» **DATASET EXCERPTS**:
Start of Block

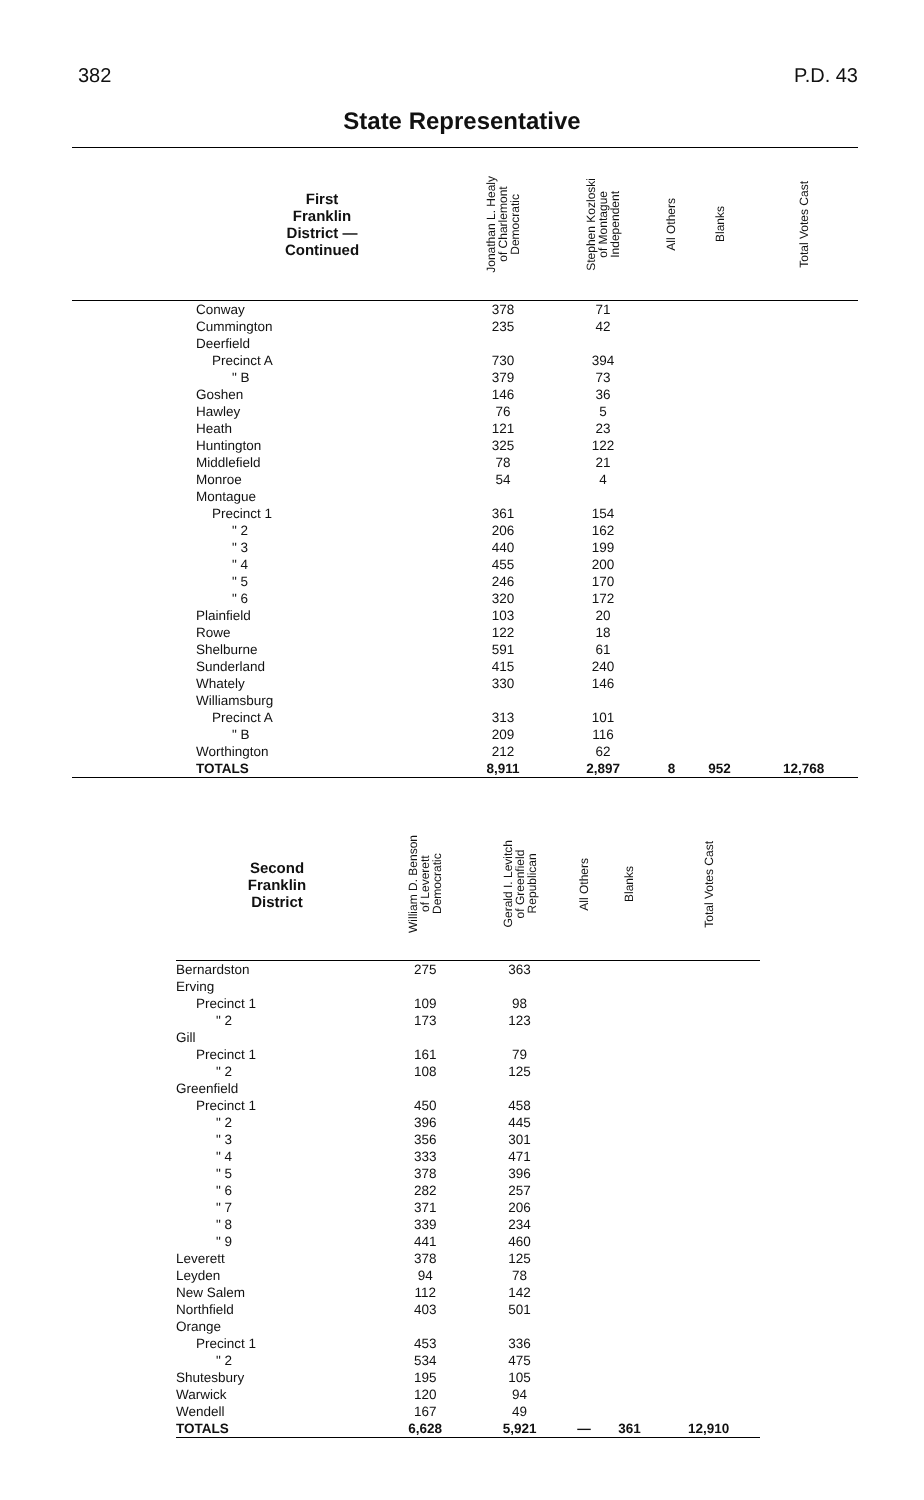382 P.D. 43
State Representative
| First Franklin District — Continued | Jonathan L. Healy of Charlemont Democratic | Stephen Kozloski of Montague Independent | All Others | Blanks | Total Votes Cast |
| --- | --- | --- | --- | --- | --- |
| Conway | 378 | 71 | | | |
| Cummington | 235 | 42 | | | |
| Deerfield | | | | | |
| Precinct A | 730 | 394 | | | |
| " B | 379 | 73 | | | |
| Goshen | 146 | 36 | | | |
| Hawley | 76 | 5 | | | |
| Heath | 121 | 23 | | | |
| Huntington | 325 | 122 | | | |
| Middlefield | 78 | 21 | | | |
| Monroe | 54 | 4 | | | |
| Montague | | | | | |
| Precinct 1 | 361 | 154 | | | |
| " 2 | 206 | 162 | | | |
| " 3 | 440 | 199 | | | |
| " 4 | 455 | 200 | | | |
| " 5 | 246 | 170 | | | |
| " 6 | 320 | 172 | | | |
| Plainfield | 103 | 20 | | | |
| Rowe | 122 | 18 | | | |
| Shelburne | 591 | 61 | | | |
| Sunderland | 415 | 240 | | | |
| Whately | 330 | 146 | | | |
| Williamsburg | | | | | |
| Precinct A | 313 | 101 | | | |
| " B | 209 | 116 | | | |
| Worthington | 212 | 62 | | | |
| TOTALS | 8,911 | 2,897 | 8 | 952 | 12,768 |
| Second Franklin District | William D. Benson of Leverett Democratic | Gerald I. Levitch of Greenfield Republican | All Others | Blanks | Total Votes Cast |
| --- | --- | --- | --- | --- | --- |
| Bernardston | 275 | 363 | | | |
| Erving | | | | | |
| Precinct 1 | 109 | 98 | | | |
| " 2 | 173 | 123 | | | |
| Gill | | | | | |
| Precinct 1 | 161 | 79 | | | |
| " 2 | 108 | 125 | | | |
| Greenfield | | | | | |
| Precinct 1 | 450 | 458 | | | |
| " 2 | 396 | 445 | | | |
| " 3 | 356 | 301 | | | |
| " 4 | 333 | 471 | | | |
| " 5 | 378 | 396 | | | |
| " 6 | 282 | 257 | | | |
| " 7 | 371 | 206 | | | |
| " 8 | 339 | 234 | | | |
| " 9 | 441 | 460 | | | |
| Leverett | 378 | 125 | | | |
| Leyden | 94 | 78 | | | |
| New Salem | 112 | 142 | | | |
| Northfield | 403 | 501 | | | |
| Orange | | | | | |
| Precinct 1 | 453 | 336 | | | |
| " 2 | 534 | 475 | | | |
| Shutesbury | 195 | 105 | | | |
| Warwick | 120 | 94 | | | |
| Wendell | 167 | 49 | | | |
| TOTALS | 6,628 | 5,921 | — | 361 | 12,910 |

End of Block
Start of Block

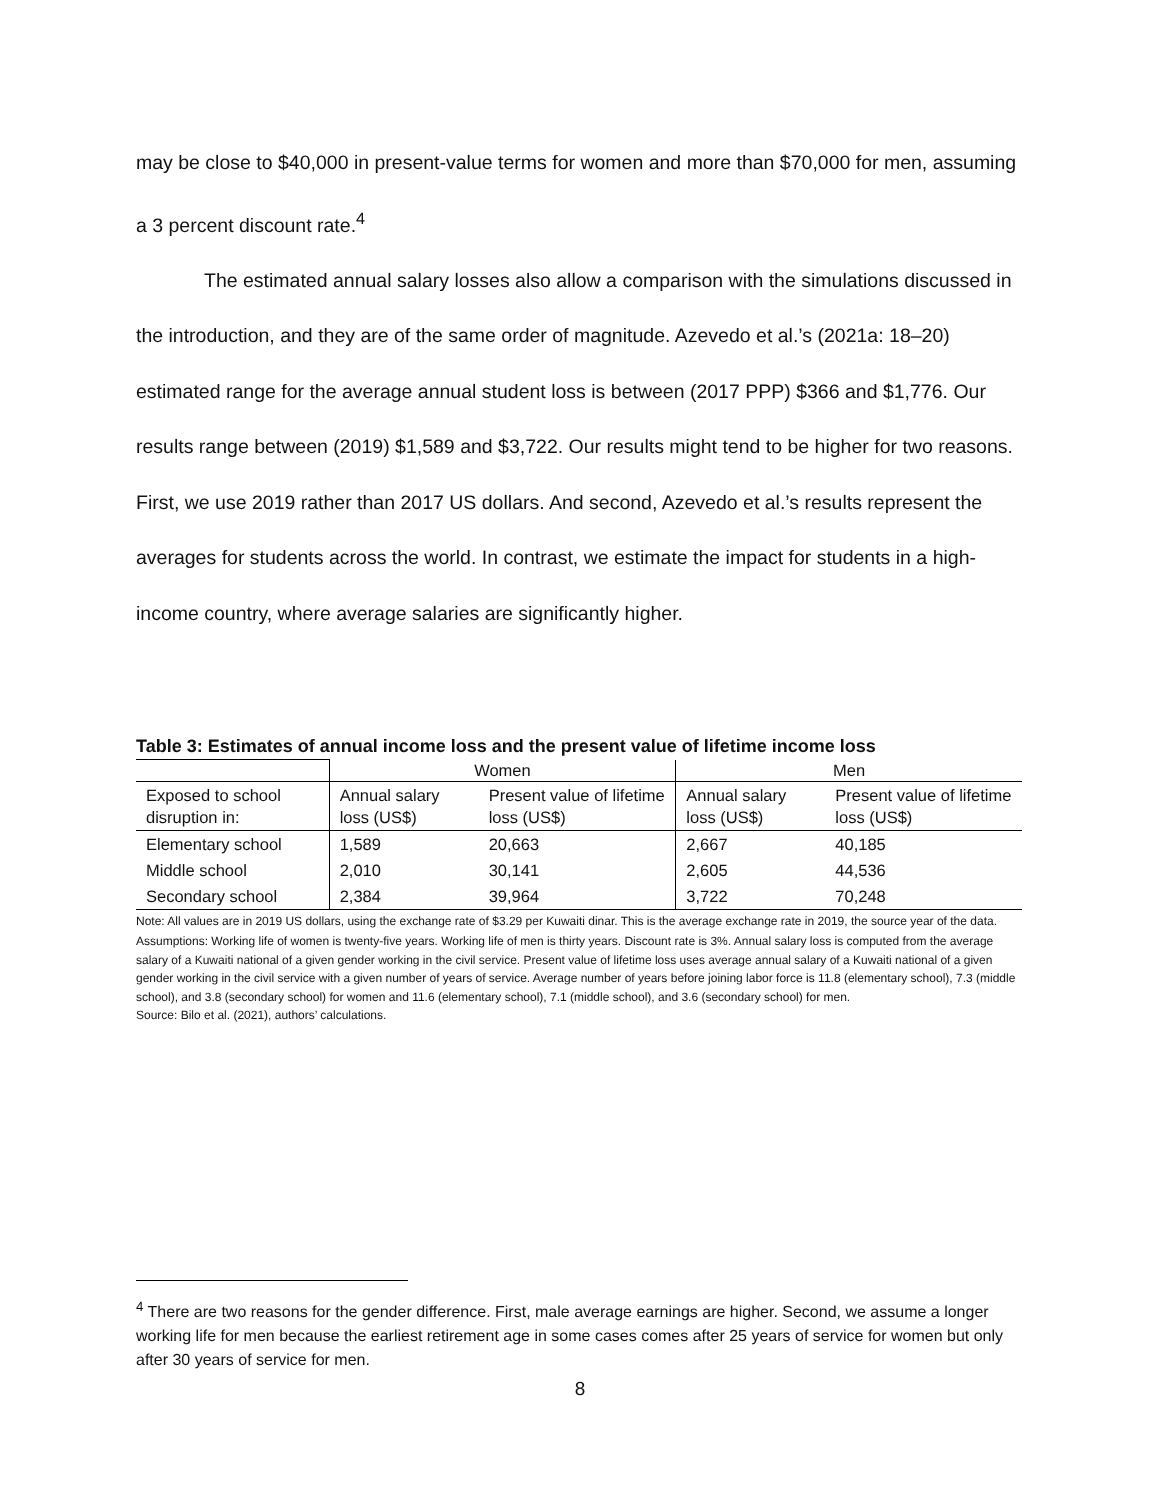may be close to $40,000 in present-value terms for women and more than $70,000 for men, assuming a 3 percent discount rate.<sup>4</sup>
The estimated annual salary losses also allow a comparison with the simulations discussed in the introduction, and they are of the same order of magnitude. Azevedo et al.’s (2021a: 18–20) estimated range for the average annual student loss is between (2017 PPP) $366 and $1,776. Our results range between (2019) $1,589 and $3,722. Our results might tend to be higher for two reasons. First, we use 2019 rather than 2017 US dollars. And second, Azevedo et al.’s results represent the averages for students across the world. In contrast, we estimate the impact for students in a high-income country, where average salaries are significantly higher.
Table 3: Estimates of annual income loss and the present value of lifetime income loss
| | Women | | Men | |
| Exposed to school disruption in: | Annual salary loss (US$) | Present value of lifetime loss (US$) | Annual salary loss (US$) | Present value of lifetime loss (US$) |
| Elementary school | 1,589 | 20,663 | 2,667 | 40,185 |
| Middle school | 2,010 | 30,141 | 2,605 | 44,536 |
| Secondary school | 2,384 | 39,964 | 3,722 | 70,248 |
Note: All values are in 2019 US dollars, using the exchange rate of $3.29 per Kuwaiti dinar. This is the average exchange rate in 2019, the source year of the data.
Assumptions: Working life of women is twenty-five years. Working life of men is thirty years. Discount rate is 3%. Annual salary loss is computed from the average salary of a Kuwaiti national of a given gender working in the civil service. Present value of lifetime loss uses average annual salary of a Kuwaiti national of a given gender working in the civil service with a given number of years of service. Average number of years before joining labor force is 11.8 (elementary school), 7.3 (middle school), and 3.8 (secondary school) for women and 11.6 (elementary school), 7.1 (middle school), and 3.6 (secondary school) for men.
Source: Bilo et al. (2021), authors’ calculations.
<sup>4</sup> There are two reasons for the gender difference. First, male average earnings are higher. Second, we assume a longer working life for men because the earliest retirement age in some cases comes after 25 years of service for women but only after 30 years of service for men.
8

End of Block
Start of Block

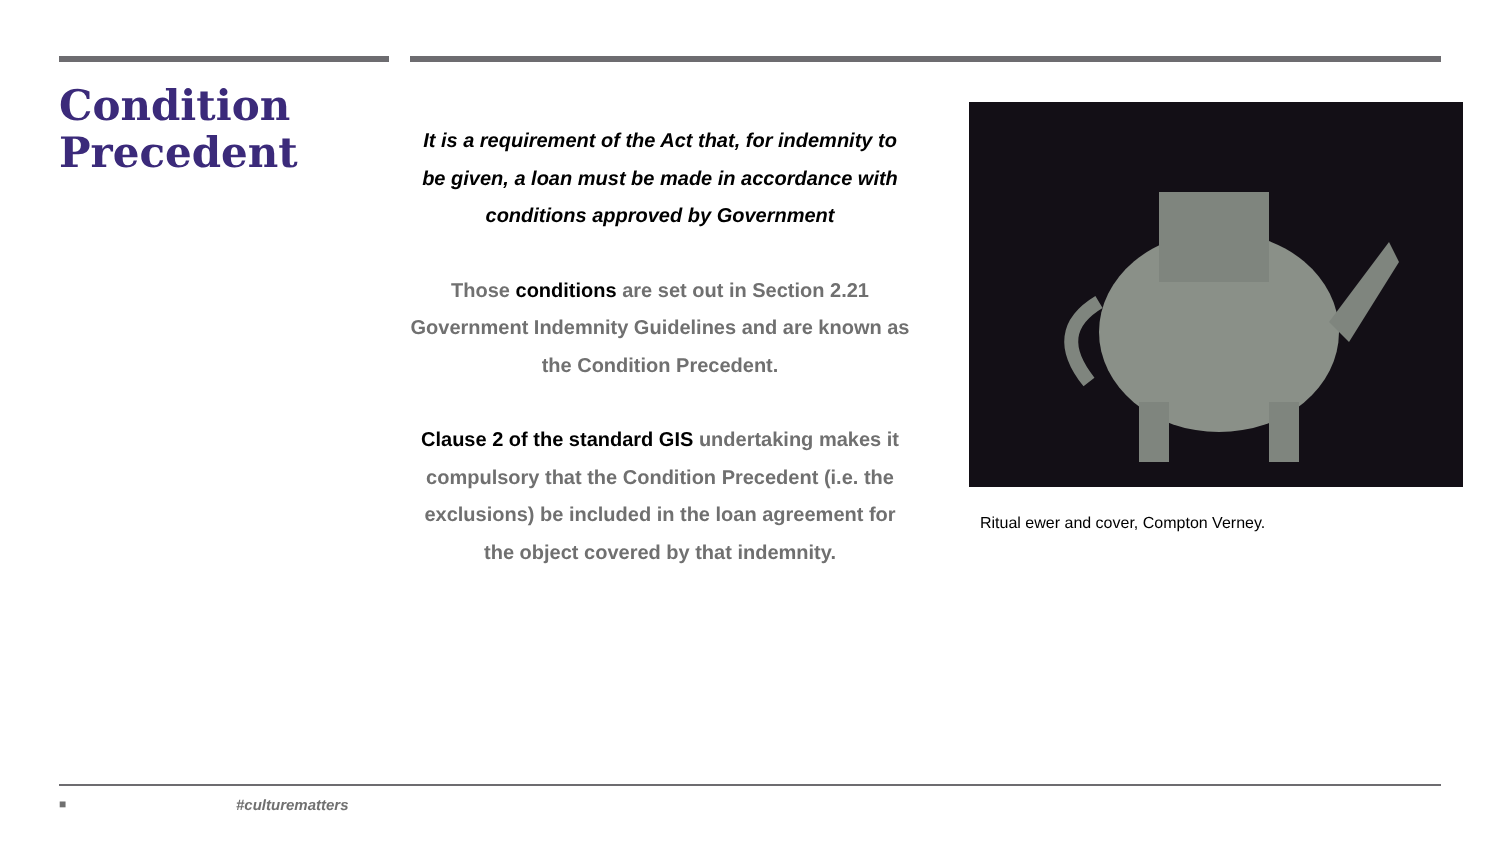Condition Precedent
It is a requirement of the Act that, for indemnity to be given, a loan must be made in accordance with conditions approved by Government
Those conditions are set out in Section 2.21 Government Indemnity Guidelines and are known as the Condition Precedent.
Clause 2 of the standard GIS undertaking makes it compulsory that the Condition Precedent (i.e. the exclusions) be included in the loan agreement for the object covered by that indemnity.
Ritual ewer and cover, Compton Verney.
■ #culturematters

End of Block

Go through the entries and report every line with the string "conditions".

It is a requirement of the Act that, for indemnity to be given, a loan must be made in accordance with conditions approved by Government
Those conditions are set out in Section 2.21 Government Indemnity Guidelines and are known as the Condition Precedent.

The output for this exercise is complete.